Start of ENTRIES SUPPLIED

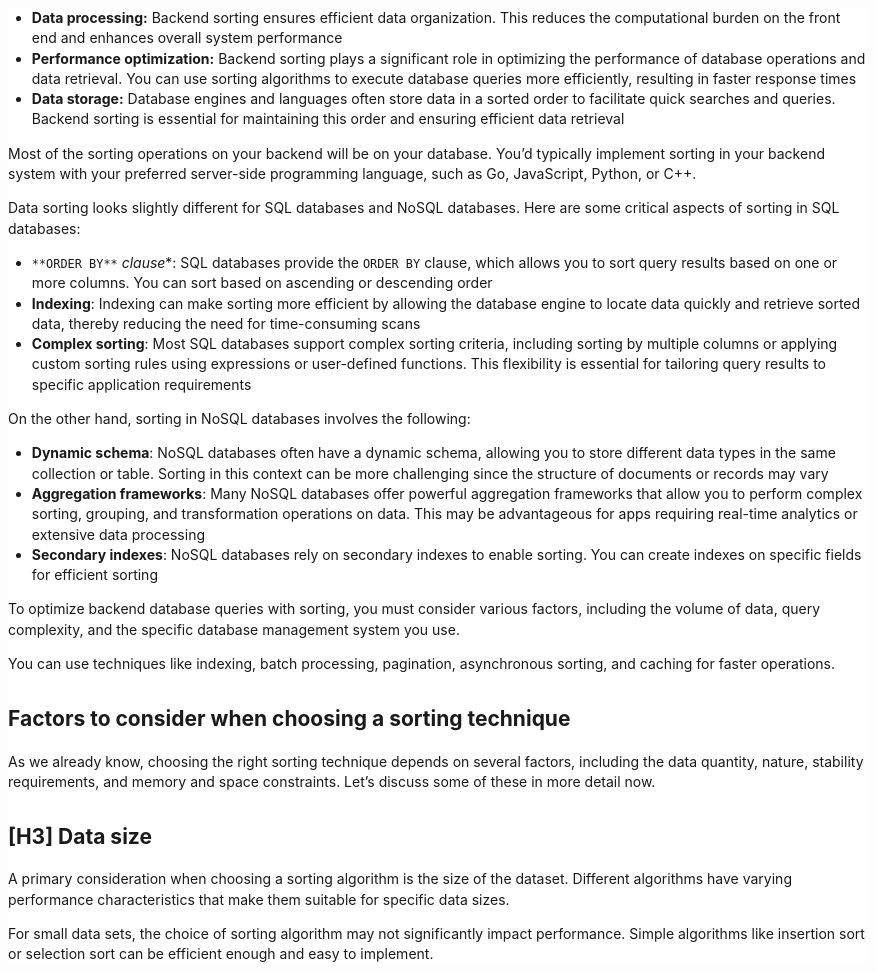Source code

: 
- **Data processing:** Backend sorting ensures efficient data organization. This reduces the computational burden on the front end and enhances overall system performance
- **Performance optimization:** Backend sorting plays a significant role in optimizing the performance of database operations and data retrieval. You can use sorting algorithms to execute database queries more efficiently, resulting in faster response times
- **Data storage:** Database engines and languages often store data in a sorted order to facilitate quick searches and queries. Backend sorting is essential for maintaining this order and ensuring efficient data retrieval

Most of the sorting operations on your backend will be on your database. You’d typically implement sorting in your backend system with your preferred server-side programming language, such as Go, JavaScript, Python, or C++.

Data sorting looks slightly different for SQL databases and NoSQL databases. Here are some critical aspects of sorting in SQL databases:


- `**ORDER BY**` *clause**: SQL databases provide the `ORDER BY` clause, which allows you to sort query results based on one or more columns. You can sort based on ascending or descending order
- **Indexing**: Indexing can make sorting more efficient by allowing the database engine to locate data quickly and retrieve sorted data, thereby reducing the need for time-consuming scans
- **Complex sorting**: Most SQL databases support complex sorting criteria, including sorting by multiple columns or applying custom sorting rules using expressions or user-defined functions. This flexibility is essential for tailoring query results to specific application requirements

On the other hand, sorting in NoSQL databases involves the following:


- **Dynamic schema**: NoSQL databases often have a dynamic schema, allowing you to store different data types in the same collection or table. Sorting in this context can be more challenging since the structure of documents or records may vary
- **Aggregation frameworks**: Many NoSQL databases offer powerful aggregation frameworks that allow you to perform complex sorting, grouping, and transformation operations on data. This may be advantageous for apps requiring real-time analytics or extensive data processing
- **Secondary indexes**: NoSQL databases rely on secondary indexes to enable sorting. You can create indexes on specific fields for efficient sorting

To optimize backend database queries with sorting, you must consider various factors, including the volume of data, query complexity, and the specific database management system you use.

You can use techniques like indexing, batch processing, pagination, asynchronous sorting, and caching for faster operations.

## Factors to consider when choosing a sorting technique

As we already know, choosing the right sorting technique depends on several factors, including the data quantity, nature, stability requirements, and memory and space constraints. Let’s discuss some of these in more detail now.

## [H3] Data size

A primary consideration when choosing a sorting algorithm is the size of the dataset. Different algorithms have varying performance characteristics that make them suitable for specific data sizes.

For small data sets, the choice of sorting algorithm may not significantly impact performance. Simple algorithms like insertion sort or selection sort can be efficient enough and easy to implement.

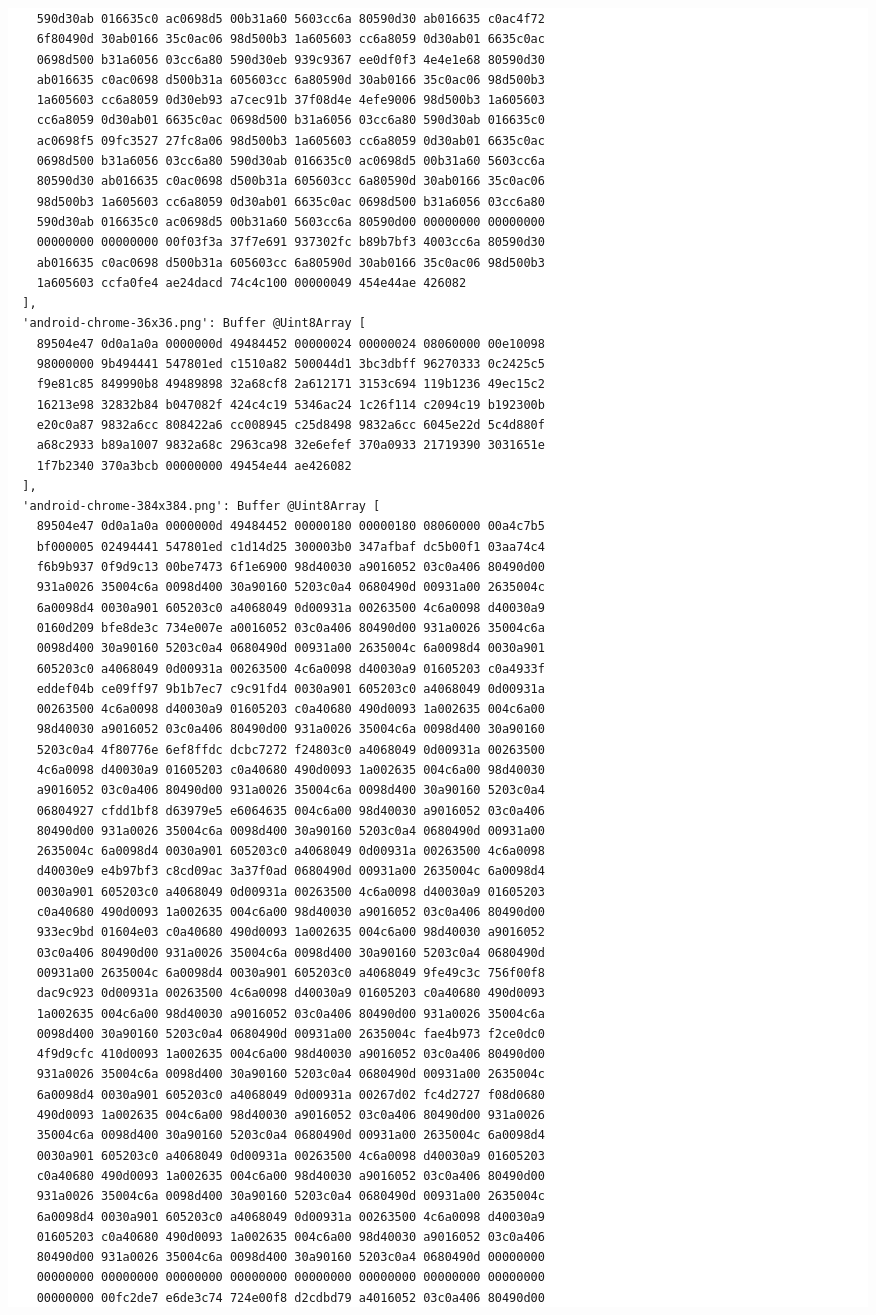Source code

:         590d30ab 016635c0 ac0698d5 00b31a60 5603cc6a 80590d30 ab016635 c0ac4f72
        6f80490d 30ab0166 35c0ac06 98d500b3 1a605603 cc6a8059 0d30ab01 6635c0ac
        0698d500 b31a6056 03cc6a80 590d30eb 939c9367 ee0df0f3 4e4e1e68 80590d30
        ab016635 c0ac0698 d500b31a 605603cc 6a80590d 30ab0166 35c0ac06 98d500b3
        1a605603 cc6a8059 0d30eb93 a7cec91b 37f08d4e 4efe9006 98d500b3 1a605603
        cc6a8059 0d30ab01 6635c0ac 0698d500 b31a6056 03cc6a80 590d30ab 016635c0
        ac0698f5 09fc3527 27fc8a06 98d500b3 1a605603 cc6a8059 0d30ab01 6635c0ac
        0698d500 b31a6056 03cc6a80 590d30ab 016635c0 ac0698d5 00b31a60 5603cc6a
        80590d30 ab016635 c0ac0698 d500b31a 605603cc 6a80590d 30ab0166 35c0ac06
        98d500b3 1a605603 cc6a8059 0d30ab01 6635c0ac 0698d500 b31a6056 03cc6a80
        590d30ab 016635c0 ac0698d5 00b31a60 5603cc6a 80590d00 00000000 00000000
        00000000 00000000 00f03f3a 37f7e691 937302fc b89b7bf3 4003cc6a 80590d30
        ab016635 c0ac0698 d500b31a 605603cc 6a80590d 30ab0166 35c0ac06 98d500b3
        1a605603 ccfa0fe4 ae24dacd 74c4c100 00000049 454e44ae 426082
      ],
      'android-chrome-36x36.png': Buffer @Uint8Array [
        89504e47 0d0a1a0a 0000000d 49484452 00000024 00000024 08060000 00e10098
        98000000 9b494441 547801ed c1510a82 500044d1 3bc3dbff 96270333 0c2425c5
        f9e81c85 849990b8 49489898 32a68cf8 2a612171 3153c694 119b1236 49ec15c2
        16213e98 32832b84 b047082f 424c4c19 5346ac24 1c26f114 c2094c19 b192300b
        e20c0a87 9832a6cc 808422a6 cc008945 c25d8498 9832a6cc 6045e22d 5c4d880f
        a68c2933 b89a1007 9832a68c 2963ca98 32e6efef 370a0933 21719390 3031651e
        1f7b2340 370a3bcb 00000000 49454e44 ae426082
      ],
      'android-chrome-384x384.png': Buffer @Uint8Array [
        89504e47 0d0a1a0a 0000000d 49484452 00000180 00000180 08060000 00a4c7b5
        bf000005 02494441 547801ed c1d14d25 300003b0 347afbaf dc5b00f1 03aa74c4
        f6b9b937 0f9d9c13 00be7473 6f1e6900 98d40030 a9016052 03c0a406 80490d00
        931a0026 35004c6a 0098d400 30a90160 5203c0a4 0680490d 00931a00 2635004c
        6a0098d4 0030a901 605203c0 a4068049 0d00931a 00263500 4c6a0098 d40030a9
        0160d209 bfe8de3c 734e007e a0016052 03c0a406 80490d00 931a0026 35004c6a
        0098d400 30a90160 5203c0a4 0680490d 00931a00 2635004c 6a0098d4 0030a901
        605203c0 a4068049 0d00931a 00263500 4c6a0098 d40030a9 01605203 c0a4933f
        eddef04b ce09ff97 9b1b7ec7 c9c91fd4 0030a901 605203c0 a4068049 0d00931a
        00263500 4c6a0098 d40030a9 01605203 c0a40680 490d0093 1a002635 004c6a00
        98d40030 a9016052 03c0a406 80490d00 931a0026 35004c6a 0098d400 30a90160
        5203c0a4 4f80776e 6ef8ffdc dcbc7272 f24803c0 a4068049 0d00931a 00263500
        4c6a0098 d40030a9 01605203 c0a40680 490d0093 1a002635 004c6a00 98d40030
        a9016052 03c0a406 80490d00 931a0026 35004c6a 0098d400 30a90160 5203c0a4
        06804927 cfdd1bf8 d63979e5 e6064635 004c6a00 98d40030 a9016052 03c0a406
        80490d00 931a0026 35004c6a 0098d400 30a90160 5203c0a4 0680490d 00931a00
        2635004c 6a0098d4 0030a901 605203c0 a4068049 0d00931a 00263500 4c6a0098
        d40030e9 e4b97bf3 c8cd09ac 3a37f0ad 0680490d 00931a00 2635004c 6a0098d4
        0030a901 605203c0 a4068049 0d00931a 00263500 4c6a0098 d40030a9 01605203
        c0a40680 490d0093 1a002635 004c6a00 98d40030 a9016052 03c0a406 80490d00
        933ec9bd 01604e03 c0a40680 490d0093 1a002635 004c6a00 98d40030 a9016052
        03c0a406 80490d00 931a0026 35004c6a 0098d400 30a90160 5203c0a4 0680490d
        00931a00 2635004c 6a0098d4 0030a901 605203c0 a4068049 9fe49c3c 756f00f8
        dac9c923 0d00931a 00263500 4c6a0098 d40030a9 01605203 c0a40680 490d0093
        1a002635 004c6a00 98d40030 a9016052 03c0a406 80490d00 931a0026 35004c6a
        0098d400 30a90160 5203c0a4 0680490d 00931a00 2635004c fae4b973 f2ce0dc0
        4f9d9cfc 410d0093 1a002635 004c6a00 98d40030 a9016052 03c0a406 80490d00
        931a0026 35004c6a 0098d400 30a90160 5203c0a4 0680490d 00931a00 2635004c
        6a0098d4 0030a901 605203c0 a4068049 0d00931a 00267d02 fc4d2727 f08d0680
        490d0093 1a002635 004c6a00 98d40030 a9016052 03c0a406 80490d00 931a0026
        35004c6a 0098d400 30a90160 5203c0a4 0680490d 00931a00 2635004c 6a0098d4
        0030a901 605203c0 a4068049 0d00931a 00263500 4c6a0098 d40030a9 01605203
        c0a40680 490d0093 1a002635 004c6a00 98d40030 a9016052 03c0a406 80490d00
        931a0026 35004c6a 0098d400 30a90160 5203c0a4 0680490d 00931a00 2635004c
        6a0098d4 0030a901 605203c0 a4068049 0d00931a 00263500 4c6a0098 d40030a9
        01605203 c0a40680 490d0093 1a002635 004c6a00 98d40030 a9016052 03c0a406
        80490d00 931a0026 35004c6a 0098d400 30a90160 5203c0a4 0680490d 00000000
        00000000 00000000 00000000 00000000 00000000 00000000 00000000 00000000
        00000000 00fc2de7 e6de3c74 724e00f8 d2cdbd79 a4016052 03c0a406 80490d00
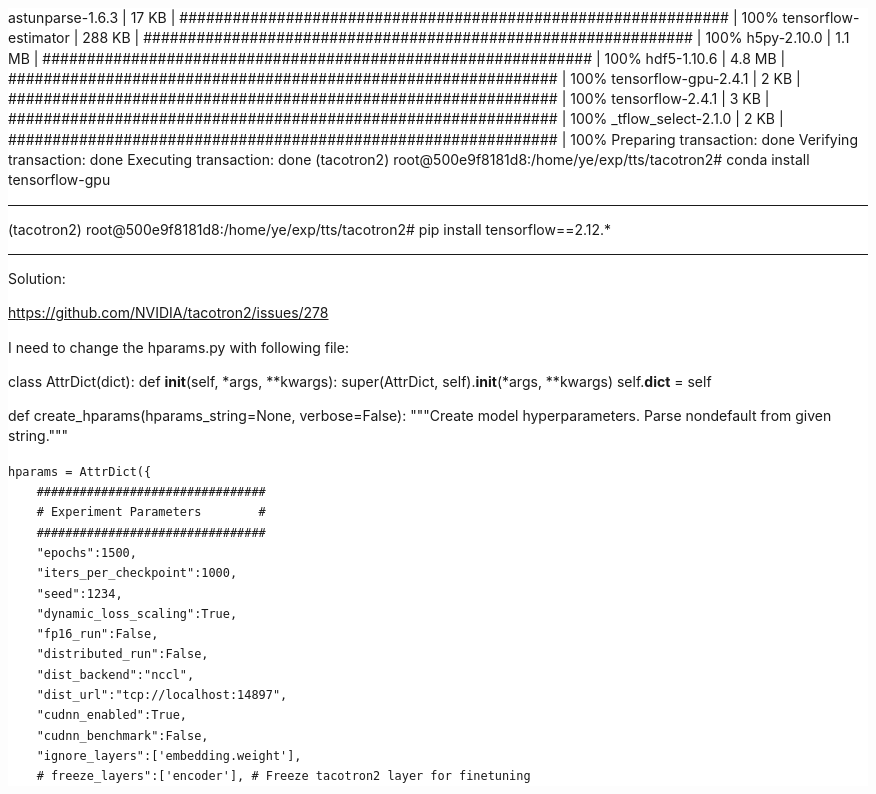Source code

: astunparse-1.6.3     | 17 KB     | ############################################################## | 100%
tensorflow-estimator | 288 KB    | ############################################################## | 100%
h5py-2.10.0          | 1.1 MB    | ############################################################## | 100%
hdf5-1.10.6          | 4.8 MB    | ############################################################## | 100%
tensorflow-gpu-2.4.1 | 2 KB      | ############################################################## | 100%
tensorflow-2.4.1     | 3 KB      | ############################################################## | 100%
_tflow_select-2.1.0  | 2 KB      | ############################################################## | 100%
Preparing transaction: done
Verifying transaction: done
Executing transaction: done
(tacotron2) root@500e9f8181d8:/home/ye/exp/tts/tacotron2# conda install tensorflow-gpu

------------

(tacotron2) root@500e9f8181d8:/home/ye/exp/tts/tacotron2# pip install tensorflow==2.12.*

-------------

Solution:

https://github.com/NVIDIA/tacotron2/issues/278


I need to change the hparams.py with following file:

class AttrDict(dict):
    def __init__(self, *args, **kwargs):
        super(AttrDict, self).__init__(*args, **kwargs)
        self.__dict__ = self


def create_hparams(hparams_string=None, verbose=False):
    """Create model hyperparameters. Parse nondefault from given string."""

    hparams = AttrDict({
        ################################
        # Experiment Parameters        #
        ################################
        "epochs":1500,
        "iters_per_checkpoint":1000,
        "seed":1234,
        "dynamic_loss_scaling":True,
        "fp16_run":False,
        "distributed_run":False,
        "dist_backend":"nccl",
        "dist_url":"tcp://localhost:14897",
        "cudnn_enabled":True,
        "cudnn_benchmark":False,
        "ignore_layers":['embedding.weight'],
        # freeze_layers":['encoder'], # Freeze tacotron2 layer for finetuning
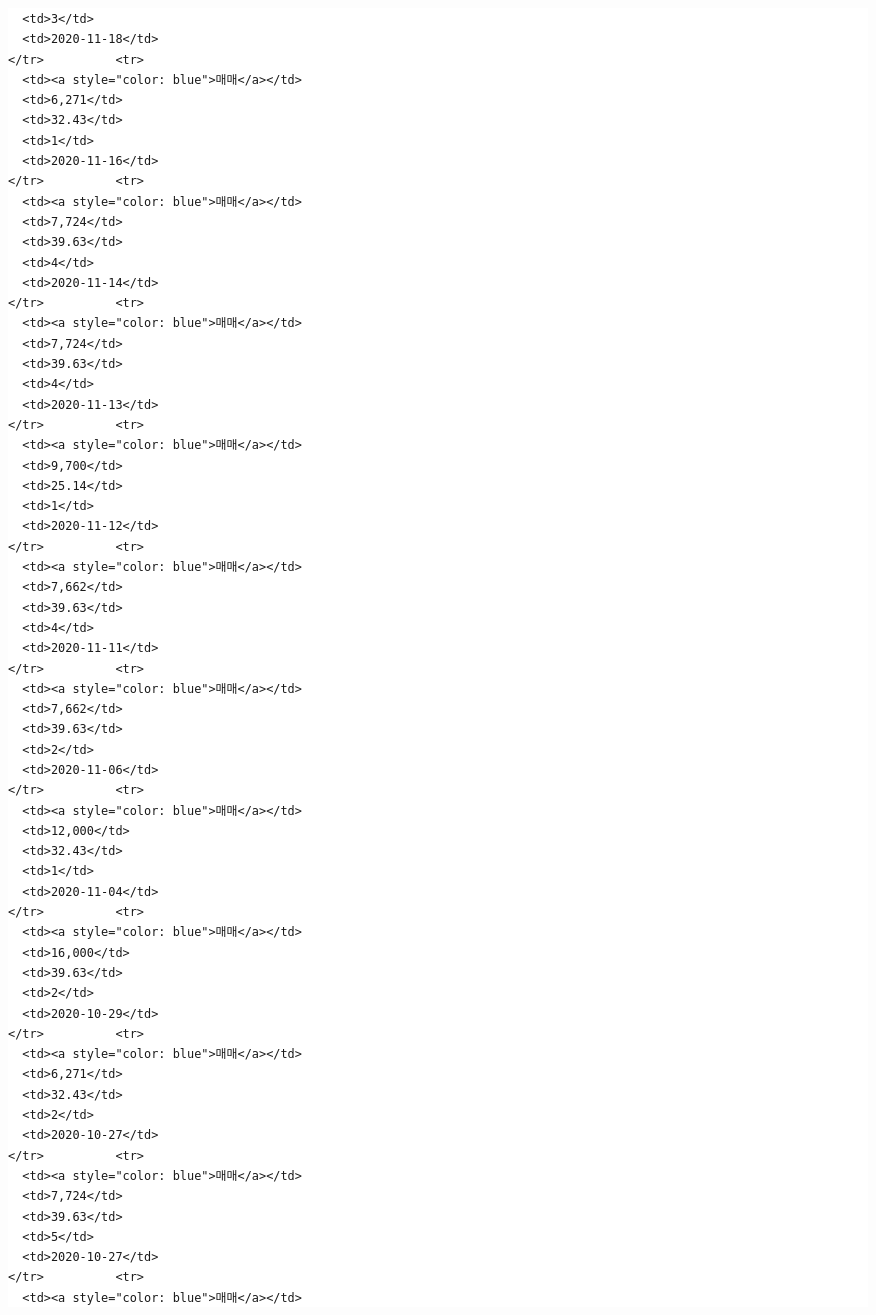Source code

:       <td>3</td>
      <td>2020-11-18</td>
    </tr>          <tr>
      <td><a style="color: blue">매매</a></td>
      <td>6,271</td>
      <td>32.43</td>
      <td>1</td>
      <td>2020-11-16</td>
    </tr>          <tr>
      <td><a style="color: blue">매매</a></td>
      <td>7,724</td>
      <td>39.63</td>
      <td>4</td>
      <td>2020-11-14</td>
    </tr>          <tr>
      <td><a style="color: blue">매매</a></td>
      <td>7,724</td>
      <td>39.63</td>
      <td>4</td>
      <td>2020-11-13</td>
    </tr>          <tr>
      <td><a style="color: blue">매매</a></td>
      <td>9,700</td>
      <td>25.14</td>
      <td>1</td>
      <td>2020-11-12</td>
    </tr>          <tr>
      <td><a style="color: blue">매매</a></td>
      <td>7,662</td>
      <td>39.63</td>
      <td>4</td>
      <td>2020-11-11</td>
    </tr>          <tr>
      <td><a style="color: blue">매매</a></td>
      <td>7,662</td>
      <td>39.63</td>
      <td>2</td>
      <td>2020-11-06</td>
    </tr>          <tr>
      <td><a style="color: blue">매매</a></td>
      <td>12,000</td>
      <td>32.43</td>
      <td>1</td>
      <td>2020-11-04</td>
    </tr>          <tr>
      <td><a style="color: blue">매매</a></td>
      <td>16,000</td>
      <td>39.63</td>
      <td>2</td>
      <td>2020-10-29</td>
    </tr>          <tr>
      <td><a style="color: blue">매매</a></td>
      <td>6,271</td>
      <td>32.43</td>
      <td>2</td>
      <td>2020-10-27</td>
    </tr>          <tr>
      <td><a style="color: blue">매매</a></td>
      <td>7,724</td>
      <td>39.63</td>
      <td>5</td>
      <td>2020-10-27</td>
    </tr>          <tr>
      <td><a style="color: blue">매매</a></td>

End of ENTRIES SUPPLIED

- [INSTRUCTIONS TO FOLLOW]: Set down exactly the lines from the start of the records through the line containing "- **Data storage:**", both included, and omit the pictures.

- [RESPONSE TO THIS TASK]:
Source code

: 
- **Data processing:** Backend sorting ensures efficient data organization. This reduces the computational burden on the front end and enhances overall system performance
- **Performance optimization:** Backend sorting plays a significant role in optimizing the performance of database operations and data retrieval. You can use sorting algorithms to execute database queries more efficiently, resulting in faster response times
- **Data storage:** Database engines and languages often store data in a sorted order to facilitate quick searches and queries. Backend sorting is essential for maintaining this order and ensuring efficient data retrieval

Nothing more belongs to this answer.